Tam böylesi bir süreçte Veysi Taş isminde yaşamı boyunca PKK ve Kürdistan Özgürlük Mücadelesine büyük destekler sunmuş, bedel ödemiş, Amed Zindanı işkencelerine direnmiş bir değerli yurtseverimizin çağrısı ortaya çıkmıştır. Bu çağrı öyle pasifist bir basın açıklamasıyla olmamıştır. Kendisini cayır cayır yakarak bu mesajı vermiştir. Önderlik üzerinde uygulanan tecride karşı verilen mücadeleyi yetersiz bulmuş, bu düzeyi ile Önderliğin ve Kürdistan halkının özgürlüğe gidemeyeceğini bunun için de mücadeleyi daha da büyütülmesi gerektiğini bizzat çektiği videoda söylemiştir. Yaşadığı sürecin ve düşman gerçekliğinin farkında olarak herkese ama herkese bir kez daha durumlarını gözden geçirmeye ve mücadelenin düzeyini sonuç alacak tarzda yükseltmeye çağırmıştır. Bu çağrısını sanki biraz sonra gürül gürül yanan bir ateşin içerisinde yaşamına son verecek birisi gibi değil de yıllardan beri ayrıldığı Hayri Durmuş ve Ferhat Kurtay’lara verdiği randevuya geç kalmamak telaşı ve heyecanı içerisinde bir coşku seli gibi mesajını vermiştir.

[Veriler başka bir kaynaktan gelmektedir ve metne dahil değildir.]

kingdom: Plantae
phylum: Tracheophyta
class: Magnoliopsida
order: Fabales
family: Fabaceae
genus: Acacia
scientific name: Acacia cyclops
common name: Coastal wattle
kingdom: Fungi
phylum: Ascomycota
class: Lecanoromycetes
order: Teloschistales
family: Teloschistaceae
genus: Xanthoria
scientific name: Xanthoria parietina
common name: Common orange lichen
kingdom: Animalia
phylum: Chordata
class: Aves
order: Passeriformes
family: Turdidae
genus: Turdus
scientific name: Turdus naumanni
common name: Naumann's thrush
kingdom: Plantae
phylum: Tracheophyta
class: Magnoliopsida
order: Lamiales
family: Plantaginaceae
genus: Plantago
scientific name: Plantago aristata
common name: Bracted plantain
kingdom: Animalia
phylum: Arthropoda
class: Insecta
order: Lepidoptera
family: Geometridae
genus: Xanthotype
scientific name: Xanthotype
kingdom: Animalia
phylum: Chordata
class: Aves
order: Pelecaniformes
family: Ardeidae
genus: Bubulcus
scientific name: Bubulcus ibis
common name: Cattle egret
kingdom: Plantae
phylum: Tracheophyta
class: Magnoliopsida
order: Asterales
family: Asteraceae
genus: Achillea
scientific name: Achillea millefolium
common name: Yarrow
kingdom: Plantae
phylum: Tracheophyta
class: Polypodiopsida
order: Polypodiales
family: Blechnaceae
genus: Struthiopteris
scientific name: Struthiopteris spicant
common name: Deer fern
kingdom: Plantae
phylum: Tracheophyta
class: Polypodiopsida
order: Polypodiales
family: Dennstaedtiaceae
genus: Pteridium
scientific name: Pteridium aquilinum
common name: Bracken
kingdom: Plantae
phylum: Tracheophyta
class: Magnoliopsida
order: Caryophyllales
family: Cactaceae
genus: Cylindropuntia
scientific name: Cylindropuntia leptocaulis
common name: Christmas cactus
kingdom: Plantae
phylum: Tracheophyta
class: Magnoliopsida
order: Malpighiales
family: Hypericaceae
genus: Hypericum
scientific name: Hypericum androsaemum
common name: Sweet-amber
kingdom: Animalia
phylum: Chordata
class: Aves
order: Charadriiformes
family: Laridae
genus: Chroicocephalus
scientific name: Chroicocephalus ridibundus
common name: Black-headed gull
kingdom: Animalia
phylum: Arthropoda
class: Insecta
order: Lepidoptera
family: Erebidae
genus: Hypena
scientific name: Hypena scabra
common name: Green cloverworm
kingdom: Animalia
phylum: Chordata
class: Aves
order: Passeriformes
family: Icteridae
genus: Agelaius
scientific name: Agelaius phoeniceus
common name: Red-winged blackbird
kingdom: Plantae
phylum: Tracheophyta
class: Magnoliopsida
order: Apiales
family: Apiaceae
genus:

Mehmet Akar kardeşimiz bu mesajı daha da derinleştirmeye çalışmıştır. Eylemiyle Güneşimizi karartamazsınız eylemcilerini güncelleştirmeye çalışmıştır. Mehmet Akar’ın isimli Kürt gencinin ailesinin bazı fertleri faşist şef Tayip Erdoğan, Süleyman Soylu ve uşaklıkta terfi eden Mehmet Metiner’in oyunlarıyla bir özel savaş kurbanı haline getirilmiştir. Bunların her türlü düşürücü çabalarına rağmen daha ilk günde Mehmet Akar, Kürt şerefinde, namusunda direnen tam bir yurtseverce tavrın sahibi olmuştur. Düşmanın oynunu görmüş, hem düşmanın oynunu, hem de bazı aile fertlerinin tutumu karşısında tam bir yurtseverin tutumunu takınmıştır. İki yıla yakın bir süreden beri Önder APO’dan hiçbir haberin alınmaması karşısında ise yazdığı özlü mektubuyla Mehmet Akar, Amed Kalesinin Keçi Burcundan genç bedenini ateşlere vererek mesajını iletmiştir.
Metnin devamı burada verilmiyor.